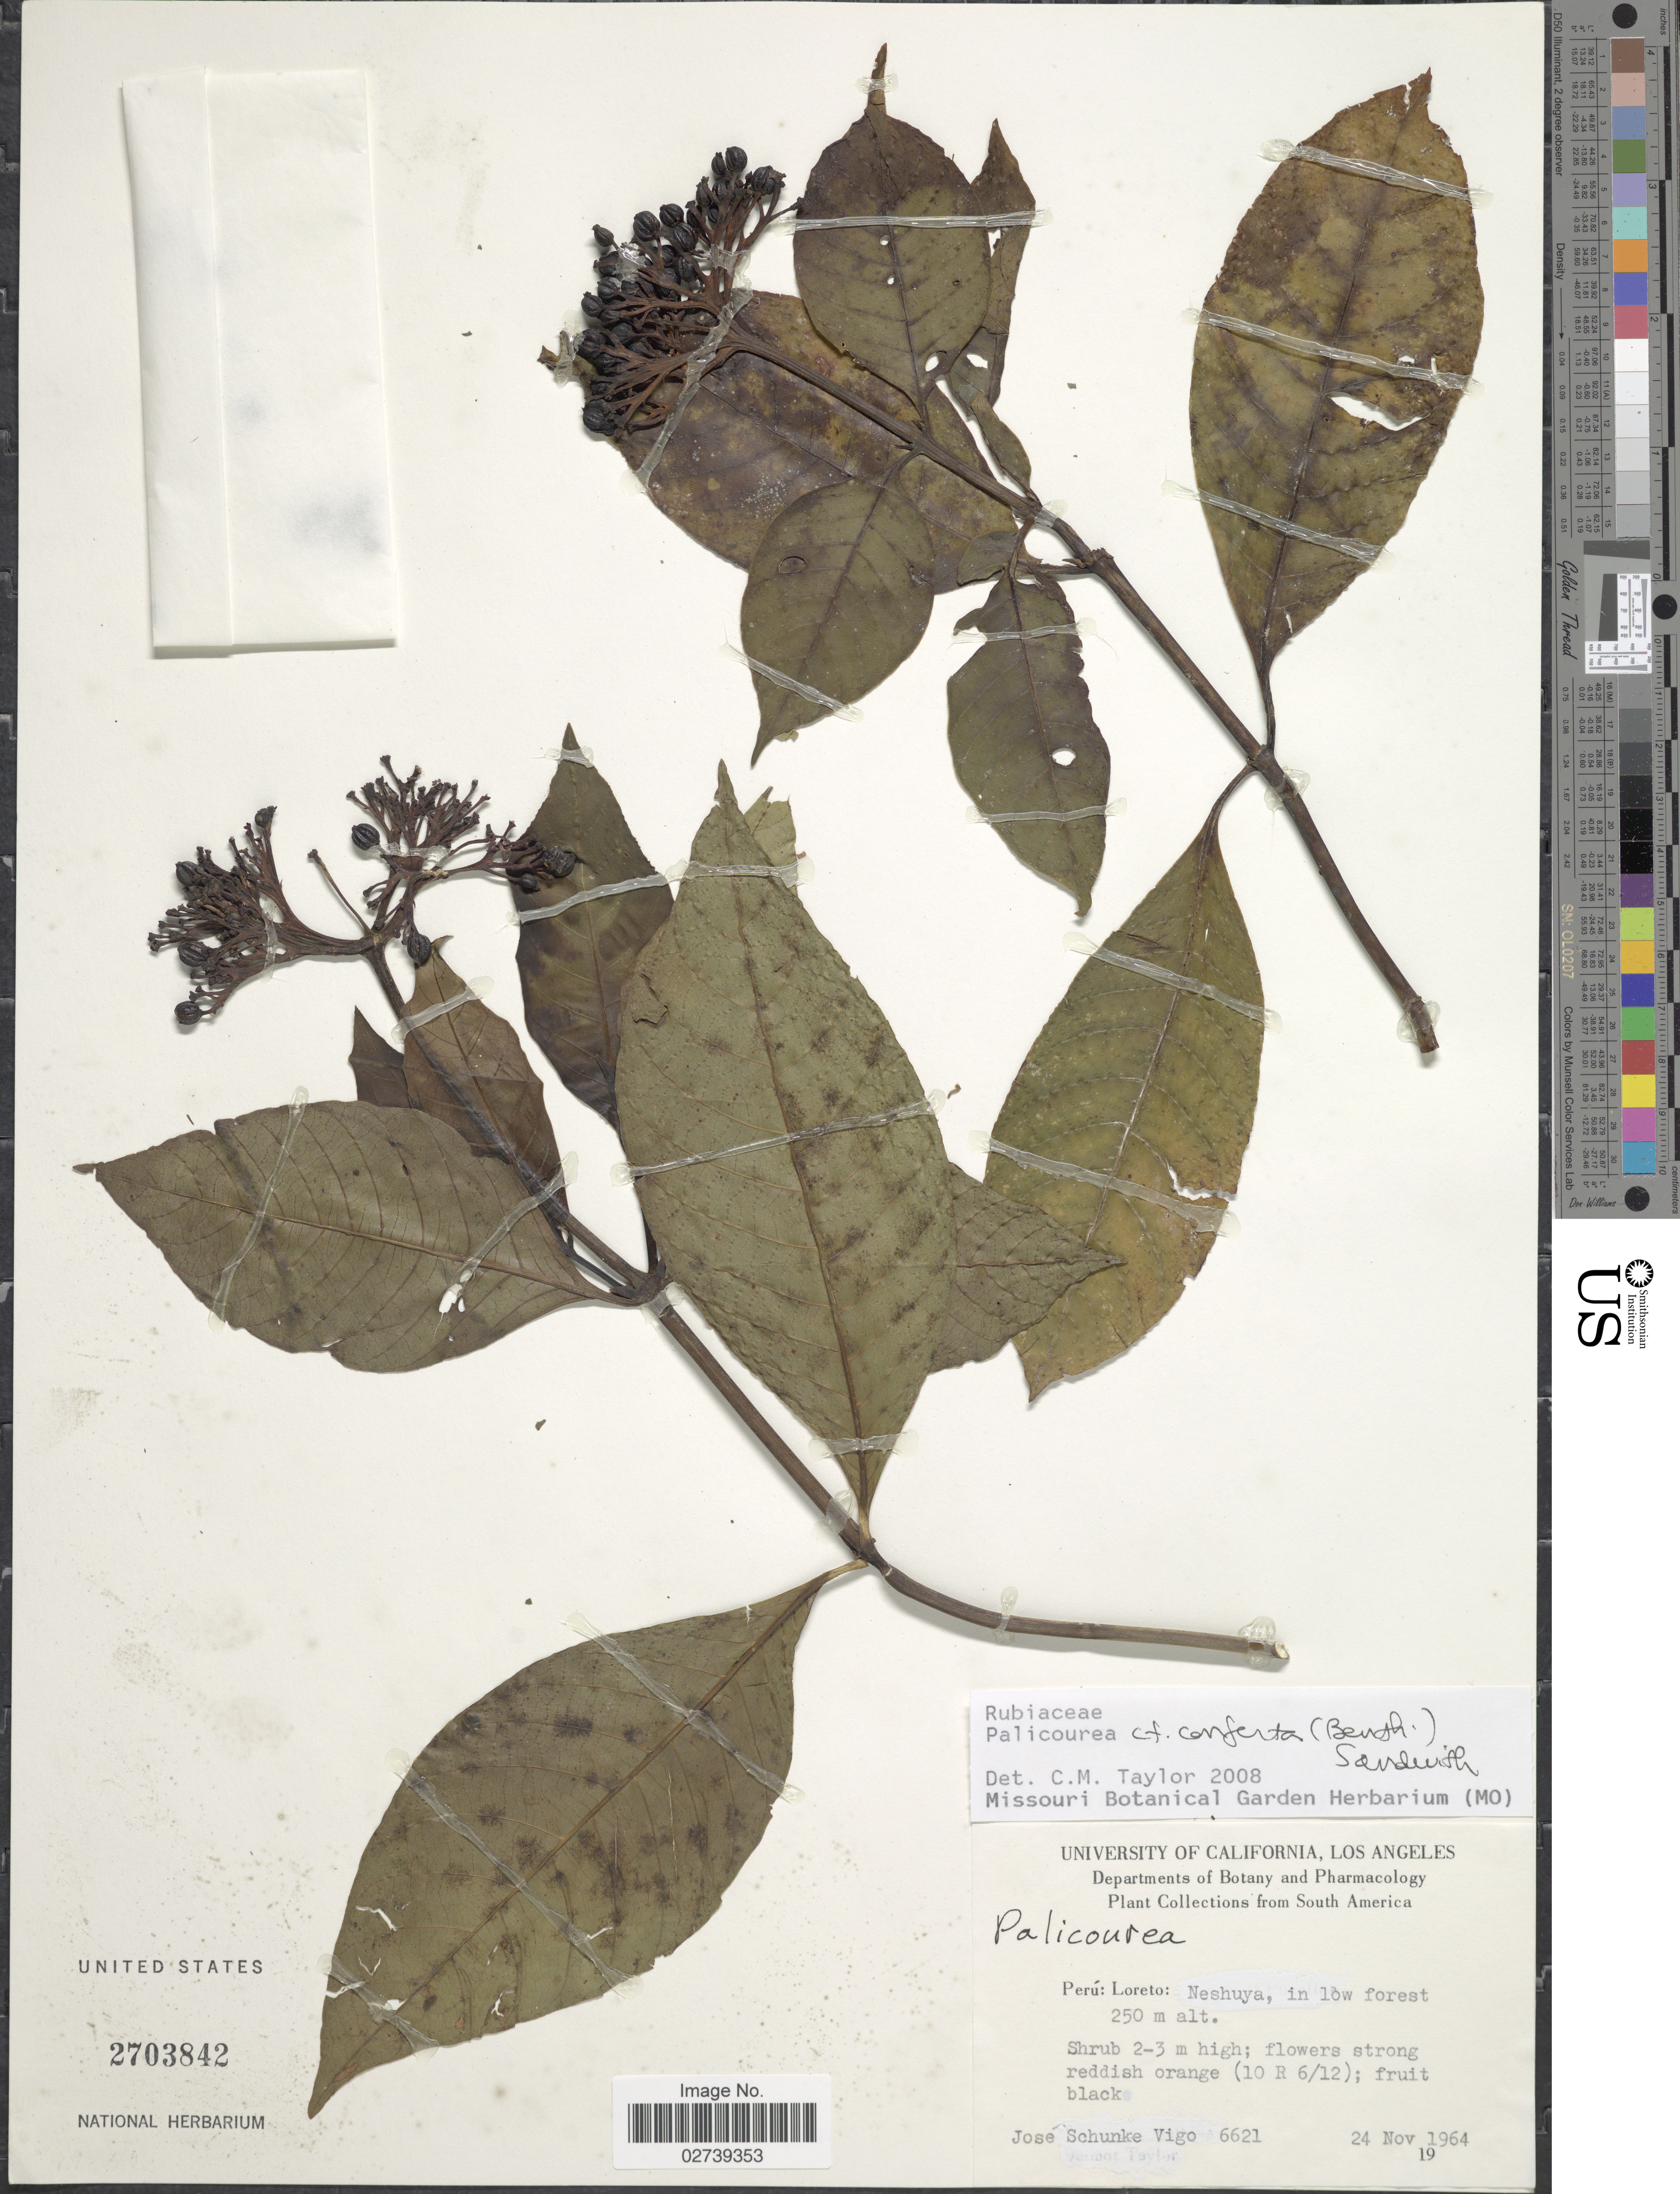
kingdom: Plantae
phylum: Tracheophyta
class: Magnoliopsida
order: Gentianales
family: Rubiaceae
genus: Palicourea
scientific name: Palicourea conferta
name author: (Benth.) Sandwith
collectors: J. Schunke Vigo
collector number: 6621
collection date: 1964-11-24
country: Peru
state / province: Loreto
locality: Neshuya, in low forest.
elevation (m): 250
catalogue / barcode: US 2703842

__Given request__
Output the items as a two-column CSV with the headers field and value, one row per item, covering everything from the start of the items up to and including the line with "locality: Neshuya, in low forest.". Enclose each field and each value in double quotes, replace any line breaks with spaces, and leave the pictures out.

__Output for this exercise__
field,value
"kingdom:","Plantae"
"phylum:","Tracheophyta"
"class:","Magnoliopsida"
"order:","Gentianales"
"family:","Rubiaceae"
"genus:","Palicourea"
"scientific name:","Palicourea conferta"
"name author:","(Benth.) Sandwith"
"collectors:","J. Schunke Vigo"
"collector number:","6621"
"collection date:","1964-11-24"
"country:","Peru"
"state / province:","Loreto"
"locality:","Neshuya, in low forest."